Derken 1980 sonrası TRT’nin yayın tekelin “Anayasa bir kere delinmekle bir şey olmaz” diyerek ortadan kaldırdığında diğer kanalların da yolu açılmış oldu. Artık tek dillilik, yani akşamları ortak seyredilen bir dizi yoktu. Televizyon kanalları birbiri ardına yeni dizileri gösterime sokarken, ister istemez ertesi günün gündemini de çeşitlendirmeye başladılar. Bu dönem sadece kanal çeşitlenmesiyle kalmadı, gece kuşağında yayınlanmaya başlayan, daha sonra “kırmızı nokta” ile işaretlenen “Gece Jimnastiği” gibi yayınların da başlamasıyla sonuçlandı. Bu aslında muhafazakar olduğu düşünülen, her yılbaşı gecesi “acaba dansöz çıkacak mı?” diye günlerce tartışılan bir ülke için seçeneklerin çok hızlı genişlemesi anlamına geliyordu.
Paranın değiştirilebilir olması ticarete yansır
Lakin Türk lirasının değiştirilebilir hale gelmesi tahmin edilenden farklı bir durumdur. Biz bunu liranın ve malların serbest değişimi olarak algılasak da, kavram o kadar basit değildir. Bu tür anlaşmalar alt maddeler olarak ticaret unsurlarını da kapsar. Siz ülke olarak piyasanın kontrolüne girdiğinizde ne olur? Yanıt dolaylı biçimde bir başka arkadaşımızdan geldi. Şöyle dedi; “sen küçük bir şirketsen uluslararası borsalarda, yani New York ya da Londra’da işlem göremezsin. Ama büyüksen ve işlem görmeye başlarsan, artık kendine ait olmazsın, uluslararası borsanın bir parçası olursun. Artık şirket kendi kendine yönetilmez, uluslar arası sistem ne isterse onu yapmakla mükelleftir.”

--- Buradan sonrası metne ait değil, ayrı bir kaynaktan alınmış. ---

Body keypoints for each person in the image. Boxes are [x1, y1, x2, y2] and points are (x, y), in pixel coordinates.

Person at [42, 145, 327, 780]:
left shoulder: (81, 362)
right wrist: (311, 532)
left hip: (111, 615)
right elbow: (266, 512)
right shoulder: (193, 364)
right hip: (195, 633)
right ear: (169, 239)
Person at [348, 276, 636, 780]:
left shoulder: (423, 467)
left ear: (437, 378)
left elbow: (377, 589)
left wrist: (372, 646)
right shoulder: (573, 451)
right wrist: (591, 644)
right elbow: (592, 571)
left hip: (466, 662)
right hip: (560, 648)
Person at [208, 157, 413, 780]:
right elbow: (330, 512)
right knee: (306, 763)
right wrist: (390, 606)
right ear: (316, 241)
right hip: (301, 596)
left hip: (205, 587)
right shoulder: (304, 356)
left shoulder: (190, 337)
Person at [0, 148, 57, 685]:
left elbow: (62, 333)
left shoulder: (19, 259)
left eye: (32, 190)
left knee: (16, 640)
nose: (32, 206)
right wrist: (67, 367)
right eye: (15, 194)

Şirketin borsaya endekslenmesi gibi liranın da konvertibl hale gelmesi sizi uluslararası piyasaların parçası haline getirir. Artık onların istediği kadar kanalınız olmak zorundadır. Sonuçta endüstrileşmeden ziyade ithalat da artar. Televizyona en çok endüstrinin ihtiyacı vardır, ürünlerin tanıtımı için reklam gereklidir. Ülke ekonomisi diğer ülkelerle aynı borsada işlem gördüğünden, o ülkelerde satılan malların bizim ülkemizde de satılması söz konusu olacaktır. Tanıtım gerekir, bunun için en uygun alan, hele hele gazete okuma alışkanlığı olmayan bir ülke için, televizyon olacaktır.

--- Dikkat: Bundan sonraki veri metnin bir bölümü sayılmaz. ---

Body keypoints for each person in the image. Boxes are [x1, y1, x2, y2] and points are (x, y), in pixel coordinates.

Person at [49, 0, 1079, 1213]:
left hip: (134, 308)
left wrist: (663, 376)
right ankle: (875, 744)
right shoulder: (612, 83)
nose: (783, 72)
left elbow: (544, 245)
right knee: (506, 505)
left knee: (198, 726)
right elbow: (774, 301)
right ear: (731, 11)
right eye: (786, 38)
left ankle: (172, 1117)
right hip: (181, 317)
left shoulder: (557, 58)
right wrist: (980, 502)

Ticaret reklam mecrasını genişletir
Mesele izleyicinin ekran başında tutulmasıdır. Tek kanal varken olmayan bu sorun, çok kanal olduğunda da “bütün kanalların aynı anda reklama girmeleriyle” aşılır. Reklam anlaşmaları paketler biçiminde yapılır. Seyirci kanal değiştirse bile reklam aynı kalır. Bu mükemmele yakın işleyen bir sistemdir. Hele hele ekran başındaki izleyiciyi cezbeden birileri de bulunursa iş çok daha kolay hale gelir. İzleyici örneği tekrarlar, bu koşullarda örnek alının program sunucusu zaman zaman bir ürünün reklam yüzüne de dönüşür. İnsanlar özenir, siz özendiklerinin yaptıklarını pazarlarsınız; duruma göre bir deterjan ya da bebek bezi de olabilir. Sonuçta her ürün kendi yüzünü bulacaktır.